Elles risquent aussi, selon l’analyste, d’entraîner de sérieuses pressions de l’administration américaine, qui s’est gardée de critiquer trop ouvertement le chef d’État mexicain par crainte de susciter ses foudres et de compliquer la collaboration des deux pays sur des dossiers épineux comme le trafic de drogue et l’immigration.

Le département d’État a souligné il y a quelques jours dans un communiqué qu’un système électoral « indépendant et bien financé » est nécessaire pour une « saine démocratie », tout en précisant que les États-Unis respectent la souveraineté du Mexique.

La sortie a déplu au président López Obrador, qui a apostrophé le secrétaire d’État américain, Antony Blinken, lors d’une conférence de presse en le sommant de renoncer à ses pratiques « interventionnistes ».

Laura Macdonald note que ce type de discours touche une corde sensible dans la population mexicaine, qui entretient une grande méfiance face à Washington.

La chercheuse dit espérer que le prochain président, qu’il soit ou non issu des rangs du parti Morena, sera aussi sensible aux inégalités que son prédécesseur, mais s’éloignera d’une approche « populiste » qui alimente le clivage du pays.
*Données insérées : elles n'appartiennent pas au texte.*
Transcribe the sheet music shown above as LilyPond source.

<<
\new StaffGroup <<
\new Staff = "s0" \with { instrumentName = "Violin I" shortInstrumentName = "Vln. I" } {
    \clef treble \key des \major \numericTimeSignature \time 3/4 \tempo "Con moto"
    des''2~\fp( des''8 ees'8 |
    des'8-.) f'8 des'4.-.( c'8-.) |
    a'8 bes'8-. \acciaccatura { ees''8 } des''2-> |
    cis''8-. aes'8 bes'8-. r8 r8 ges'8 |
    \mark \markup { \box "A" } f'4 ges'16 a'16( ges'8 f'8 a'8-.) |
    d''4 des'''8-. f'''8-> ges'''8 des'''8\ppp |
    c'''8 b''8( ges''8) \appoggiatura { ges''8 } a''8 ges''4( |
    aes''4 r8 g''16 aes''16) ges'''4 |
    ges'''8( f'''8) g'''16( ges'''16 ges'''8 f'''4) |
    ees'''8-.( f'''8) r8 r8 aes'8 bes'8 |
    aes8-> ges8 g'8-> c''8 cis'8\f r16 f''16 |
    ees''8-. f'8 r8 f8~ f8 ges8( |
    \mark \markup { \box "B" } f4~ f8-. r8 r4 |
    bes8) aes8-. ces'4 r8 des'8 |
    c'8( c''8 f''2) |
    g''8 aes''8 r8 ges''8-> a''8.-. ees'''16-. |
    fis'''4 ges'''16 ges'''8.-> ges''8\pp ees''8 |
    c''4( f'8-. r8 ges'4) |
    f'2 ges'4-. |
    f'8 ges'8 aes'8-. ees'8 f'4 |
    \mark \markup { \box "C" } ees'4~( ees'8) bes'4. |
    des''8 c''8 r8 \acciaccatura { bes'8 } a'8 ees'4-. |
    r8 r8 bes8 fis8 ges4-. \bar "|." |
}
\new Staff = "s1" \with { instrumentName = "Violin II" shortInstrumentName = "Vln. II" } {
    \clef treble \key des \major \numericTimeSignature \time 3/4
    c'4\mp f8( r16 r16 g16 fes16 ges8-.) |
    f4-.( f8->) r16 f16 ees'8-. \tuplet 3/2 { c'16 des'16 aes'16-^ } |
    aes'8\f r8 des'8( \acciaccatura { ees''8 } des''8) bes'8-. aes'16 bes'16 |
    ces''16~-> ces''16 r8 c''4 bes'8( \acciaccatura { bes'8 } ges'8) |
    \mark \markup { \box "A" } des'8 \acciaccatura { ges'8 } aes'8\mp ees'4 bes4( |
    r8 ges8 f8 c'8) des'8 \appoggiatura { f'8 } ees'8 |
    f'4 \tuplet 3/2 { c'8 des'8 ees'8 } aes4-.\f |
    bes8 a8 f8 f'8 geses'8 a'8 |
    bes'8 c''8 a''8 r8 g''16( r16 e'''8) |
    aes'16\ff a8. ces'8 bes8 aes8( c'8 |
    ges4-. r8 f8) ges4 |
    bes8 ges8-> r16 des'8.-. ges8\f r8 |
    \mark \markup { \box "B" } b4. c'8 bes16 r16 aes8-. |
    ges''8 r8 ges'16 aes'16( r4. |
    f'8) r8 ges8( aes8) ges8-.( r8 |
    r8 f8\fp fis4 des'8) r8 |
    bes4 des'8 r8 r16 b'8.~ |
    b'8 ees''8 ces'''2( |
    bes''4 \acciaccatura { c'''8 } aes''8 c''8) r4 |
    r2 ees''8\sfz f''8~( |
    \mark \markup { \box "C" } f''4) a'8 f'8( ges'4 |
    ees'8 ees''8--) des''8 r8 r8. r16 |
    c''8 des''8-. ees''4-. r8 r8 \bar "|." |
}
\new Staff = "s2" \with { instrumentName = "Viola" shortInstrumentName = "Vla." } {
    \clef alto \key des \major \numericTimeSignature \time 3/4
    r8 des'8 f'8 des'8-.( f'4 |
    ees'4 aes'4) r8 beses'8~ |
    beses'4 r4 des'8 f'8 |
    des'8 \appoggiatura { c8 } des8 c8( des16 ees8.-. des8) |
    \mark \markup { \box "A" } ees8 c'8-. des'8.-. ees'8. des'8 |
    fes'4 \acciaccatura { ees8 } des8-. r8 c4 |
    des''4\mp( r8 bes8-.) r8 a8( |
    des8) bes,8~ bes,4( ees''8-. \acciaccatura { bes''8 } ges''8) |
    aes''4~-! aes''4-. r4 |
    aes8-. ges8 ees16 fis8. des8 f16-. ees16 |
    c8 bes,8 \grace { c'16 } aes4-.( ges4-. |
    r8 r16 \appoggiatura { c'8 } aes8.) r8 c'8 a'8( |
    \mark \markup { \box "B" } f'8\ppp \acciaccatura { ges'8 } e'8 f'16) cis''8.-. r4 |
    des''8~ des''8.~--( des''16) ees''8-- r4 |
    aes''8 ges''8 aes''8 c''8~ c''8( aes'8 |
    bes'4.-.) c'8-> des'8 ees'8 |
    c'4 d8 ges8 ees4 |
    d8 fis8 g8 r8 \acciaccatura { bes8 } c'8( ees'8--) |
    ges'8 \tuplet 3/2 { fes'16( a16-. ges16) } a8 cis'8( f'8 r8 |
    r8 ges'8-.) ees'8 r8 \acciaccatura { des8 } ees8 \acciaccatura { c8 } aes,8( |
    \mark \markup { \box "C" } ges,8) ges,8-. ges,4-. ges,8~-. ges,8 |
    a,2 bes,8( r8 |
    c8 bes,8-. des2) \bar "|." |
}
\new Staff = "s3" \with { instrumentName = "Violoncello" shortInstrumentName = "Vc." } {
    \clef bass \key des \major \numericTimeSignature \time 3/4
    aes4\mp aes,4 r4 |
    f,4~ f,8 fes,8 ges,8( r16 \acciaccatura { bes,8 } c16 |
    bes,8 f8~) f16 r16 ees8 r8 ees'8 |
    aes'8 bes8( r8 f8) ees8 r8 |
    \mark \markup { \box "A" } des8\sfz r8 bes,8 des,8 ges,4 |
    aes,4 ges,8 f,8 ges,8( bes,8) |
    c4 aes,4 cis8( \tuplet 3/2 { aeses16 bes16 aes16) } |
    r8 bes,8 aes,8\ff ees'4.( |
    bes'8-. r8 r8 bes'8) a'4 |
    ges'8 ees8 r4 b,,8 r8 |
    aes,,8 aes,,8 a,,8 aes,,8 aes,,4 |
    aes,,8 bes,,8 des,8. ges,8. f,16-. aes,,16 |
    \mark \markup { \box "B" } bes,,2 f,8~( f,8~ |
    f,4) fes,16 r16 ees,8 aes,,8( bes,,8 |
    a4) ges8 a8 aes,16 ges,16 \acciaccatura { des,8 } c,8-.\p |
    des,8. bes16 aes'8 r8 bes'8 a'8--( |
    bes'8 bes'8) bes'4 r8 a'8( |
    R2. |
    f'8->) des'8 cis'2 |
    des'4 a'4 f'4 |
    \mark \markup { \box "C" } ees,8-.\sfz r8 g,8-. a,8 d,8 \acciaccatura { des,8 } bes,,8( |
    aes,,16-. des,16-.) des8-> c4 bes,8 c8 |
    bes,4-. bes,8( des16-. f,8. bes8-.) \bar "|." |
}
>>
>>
Andrés Manuel López Obrador en quelques dates

13 novembre 1953 : Naissance à Tepetitán, dans l’État de Tabasco

1989 : Participe à la fondation du Parti de la révolution démocratique

1994 : Candidat au poste de gouverneur de l’État de Tabasco

1996 à 1999 : Président du Parti de la révolution démocratique

2000 à 2005 : Chef du gouvernement de la ville de Mexico

2006 et 2012 : Candidat à la présidence du Mexique, sans succès ; il est défait par Felipe Calderón et Enrique Peña Nieto, respectivement

1er juillet 2018 : Andrés Manuel López Obrador est élu président du Mexique, portant la gauche au pouvoir pour la première fois.